Wednesday, December 14, 2005

"The Breakup Notebook" Gets a Rave

(Link) That gay cowboy movie may be getting lots of airtime, but a funny and sincere little lesbian musical is gathering lots of attention in the world of live theater.

1 comment:

LNewsEditor said...

JIC Post:
By Steve Oxman
Variety Magazine

Sometimes, an absence only becomes apparent when clever folks decide to fill it. Who knew the world was missing a lesbian musical? Well, here it is, "The Break Up Notebook: The Lesbian Musical," and despite its awkward title and generic plot-line, it's good-natured and musically energetic enough to be a charmer.

It would be easy here to crack some jokes about how musical comedy is a form that belongs not to lesbians but to gay men, and that lesbians would instead usually be handling the technical side of the theatrical operation, keys hanging from the belt loop of their jeans and all that. But that would be stereotyping, wouldn't it? And that's wrong, right, even if it's funny?

Let's put it this way: Those who find such broad cliches offensive would be well-advised to steer clear of "The Break Up Notebook," since this is a show that embraces such stereotypes far more than it attempts to challenge them.

The story centers on Helen Hill (an extremely capable Heidi Godt), who has recently been dumped (badly) by her girlfriend, who quickly shacked up with Helen's replacement. After a few months, Helen believes she's finally "past the stalking stage," although her queeny best friend Bob (an infinitely entertaining Patrick Bristow) knows otherwise.

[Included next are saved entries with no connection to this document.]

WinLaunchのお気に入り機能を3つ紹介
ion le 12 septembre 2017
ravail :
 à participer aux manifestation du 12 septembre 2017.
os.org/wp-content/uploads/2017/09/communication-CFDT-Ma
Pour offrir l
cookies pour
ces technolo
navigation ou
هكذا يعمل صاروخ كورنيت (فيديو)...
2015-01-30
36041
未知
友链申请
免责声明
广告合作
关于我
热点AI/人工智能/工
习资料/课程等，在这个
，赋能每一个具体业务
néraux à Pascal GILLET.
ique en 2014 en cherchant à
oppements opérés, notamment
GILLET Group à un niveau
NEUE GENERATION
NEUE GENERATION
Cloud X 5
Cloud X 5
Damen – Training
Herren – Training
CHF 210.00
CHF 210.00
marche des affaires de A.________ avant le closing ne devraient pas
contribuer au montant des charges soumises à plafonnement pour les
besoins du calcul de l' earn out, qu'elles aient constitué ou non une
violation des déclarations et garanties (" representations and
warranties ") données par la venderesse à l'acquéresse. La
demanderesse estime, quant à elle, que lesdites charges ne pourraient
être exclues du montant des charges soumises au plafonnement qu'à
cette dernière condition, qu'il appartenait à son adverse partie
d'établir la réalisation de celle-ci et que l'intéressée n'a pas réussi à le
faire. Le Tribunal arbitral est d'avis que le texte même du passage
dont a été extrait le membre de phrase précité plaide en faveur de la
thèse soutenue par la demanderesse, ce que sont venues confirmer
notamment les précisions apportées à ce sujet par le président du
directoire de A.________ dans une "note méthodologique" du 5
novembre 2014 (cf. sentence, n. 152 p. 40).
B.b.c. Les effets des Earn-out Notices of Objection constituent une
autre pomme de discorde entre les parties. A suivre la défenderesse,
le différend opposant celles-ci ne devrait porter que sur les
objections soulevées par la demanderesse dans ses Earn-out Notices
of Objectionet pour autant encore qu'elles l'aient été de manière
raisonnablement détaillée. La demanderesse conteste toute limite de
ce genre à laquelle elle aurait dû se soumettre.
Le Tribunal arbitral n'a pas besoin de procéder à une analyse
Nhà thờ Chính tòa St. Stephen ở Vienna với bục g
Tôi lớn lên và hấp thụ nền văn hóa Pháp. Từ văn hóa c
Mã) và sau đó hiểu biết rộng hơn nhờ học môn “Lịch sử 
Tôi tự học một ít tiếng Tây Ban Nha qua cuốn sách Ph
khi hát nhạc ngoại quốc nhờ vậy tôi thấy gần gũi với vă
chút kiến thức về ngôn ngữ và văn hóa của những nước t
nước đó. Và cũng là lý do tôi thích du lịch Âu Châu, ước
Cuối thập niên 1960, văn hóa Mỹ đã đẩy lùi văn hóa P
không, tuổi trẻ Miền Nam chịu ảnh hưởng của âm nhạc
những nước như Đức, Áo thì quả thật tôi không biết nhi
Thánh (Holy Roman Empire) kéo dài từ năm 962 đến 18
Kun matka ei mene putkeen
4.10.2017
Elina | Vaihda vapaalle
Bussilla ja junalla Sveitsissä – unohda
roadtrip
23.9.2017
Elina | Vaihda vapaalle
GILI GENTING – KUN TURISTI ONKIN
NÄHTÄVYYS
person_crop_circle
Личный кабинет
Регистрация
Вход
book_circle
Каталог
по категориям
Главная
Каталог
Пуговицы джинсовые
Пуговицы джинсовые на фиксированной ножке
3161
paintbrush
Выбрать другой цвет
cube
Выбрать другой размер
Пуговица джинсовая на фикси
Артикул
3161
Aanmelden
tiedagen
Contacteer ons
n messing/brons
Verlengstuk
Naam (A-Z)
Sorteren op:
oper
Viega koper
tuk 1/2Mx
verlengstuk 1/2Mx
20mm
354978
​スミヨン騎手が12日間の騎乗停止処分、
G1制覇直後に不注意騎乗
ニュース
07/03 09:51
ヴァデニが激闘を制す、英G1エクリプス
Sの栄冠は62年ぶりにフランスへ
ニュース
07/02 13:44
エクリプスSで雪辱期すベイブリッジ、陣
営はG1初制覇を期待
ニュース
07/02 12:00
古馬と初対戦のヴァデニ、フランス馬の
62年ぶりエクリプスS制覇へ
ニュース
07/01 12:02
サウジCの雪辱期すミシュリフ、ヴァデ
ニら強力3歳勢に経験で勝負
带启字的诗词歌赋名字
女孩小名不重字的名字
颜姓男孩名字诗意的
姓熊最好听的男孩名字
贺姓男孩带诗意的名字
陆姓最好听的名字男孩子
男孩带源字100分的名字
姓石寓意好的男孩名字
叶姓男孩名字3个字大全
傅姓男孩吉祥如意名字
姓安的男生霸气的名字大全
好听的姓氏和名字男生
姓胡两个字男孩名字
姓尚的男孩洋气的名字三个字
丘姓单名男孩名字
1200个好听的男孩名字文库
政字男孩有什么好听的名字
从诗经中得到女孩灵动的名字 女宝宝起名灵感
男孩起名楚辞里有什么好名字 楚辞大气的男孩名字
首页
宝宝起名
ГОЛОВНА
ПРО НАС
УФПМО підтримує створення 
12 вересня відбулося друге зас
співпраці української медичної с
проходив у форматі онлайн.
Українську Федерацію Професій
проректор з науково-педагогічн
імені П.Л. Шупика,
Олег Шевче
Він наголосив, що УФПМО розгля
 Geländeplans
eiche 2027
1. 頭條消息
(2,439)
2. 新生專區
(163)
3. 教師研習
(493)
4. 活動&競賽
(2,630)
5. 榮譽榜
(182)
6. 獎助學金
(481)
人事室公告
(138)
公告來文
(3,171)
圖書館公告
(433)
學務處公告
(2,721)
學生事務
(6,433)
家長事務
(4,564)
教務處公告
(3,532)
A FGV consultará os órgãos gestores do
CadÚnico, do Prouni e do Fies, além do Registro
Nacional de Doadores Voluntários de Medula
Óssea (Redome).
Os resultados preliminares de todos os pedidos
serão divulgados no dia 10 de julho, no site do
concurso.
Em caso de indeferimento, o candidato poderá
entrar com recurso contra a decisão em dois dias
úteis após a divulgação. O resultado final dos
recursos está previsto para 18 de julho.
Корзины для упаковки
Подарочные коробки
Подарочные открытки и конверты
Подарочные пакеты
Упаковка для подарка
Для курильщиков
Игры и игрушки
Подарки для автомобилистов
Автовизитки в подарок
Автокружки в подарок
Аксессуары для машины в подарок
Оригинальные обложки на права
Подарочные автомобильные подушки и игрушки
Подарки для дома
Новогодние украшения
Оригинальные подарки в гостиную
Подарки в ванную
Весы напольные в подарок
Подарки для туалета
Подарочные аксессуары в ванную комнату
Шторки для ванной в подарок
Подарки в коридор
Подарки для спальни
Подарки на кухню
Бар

The story follows Helen as she re-enters the dating scene and attempts to "get over" the break-up, and it all leads up to the moment when she's going to encounter her ex at the commitment ceremony of shared friends, butch Monica (Melody Butiu) and femme Joanie (Jacqueline Maloney).

A break-up, dates, friends, weddings (OK, commitment ceremonies) and the lotThe Lot. In case you can't tell, this is all familiar stuff. Lesbians, you see, are really just like everyone else, except they patronize different bars and watch more documentaries.

In the end, the story is put in full service of the songs. Taking off from Patricia Cotter's book (which is based on her play), composer Lori Scarlett delivers sprightly pop numbers that poke happy fun at the particularities of lesbian life in L.A.

The song "It Takes a Nail," for example, provides a montage of amusing dating scenes, including one with a spot-on New Yorker and another with a recovering alcoholic at a line-dancing club (she's a "12-stepping two-stepper"). "That's Our Song" is an amusing take on how couples select songs to represent them, with Monica working her way through the Indigo Girls catalog. Another comic number, "The Chicks and Dicks Bossa Nova," has Helen and Bob parodying the differences between lesbians and gay men.

There are less jokey songs, those that give us a sense of real feeling. But the tone here is always chipper and, since the characters remain fairly superficial, it's the humor that carries the show.

Director Sue Hamilton has assembled an impeccable, highly professional cast, and the production possesses an undeniable peppiness and polish. With a clear base audience and a mainstream sensibility, it's easy to imagine this show being around for a while.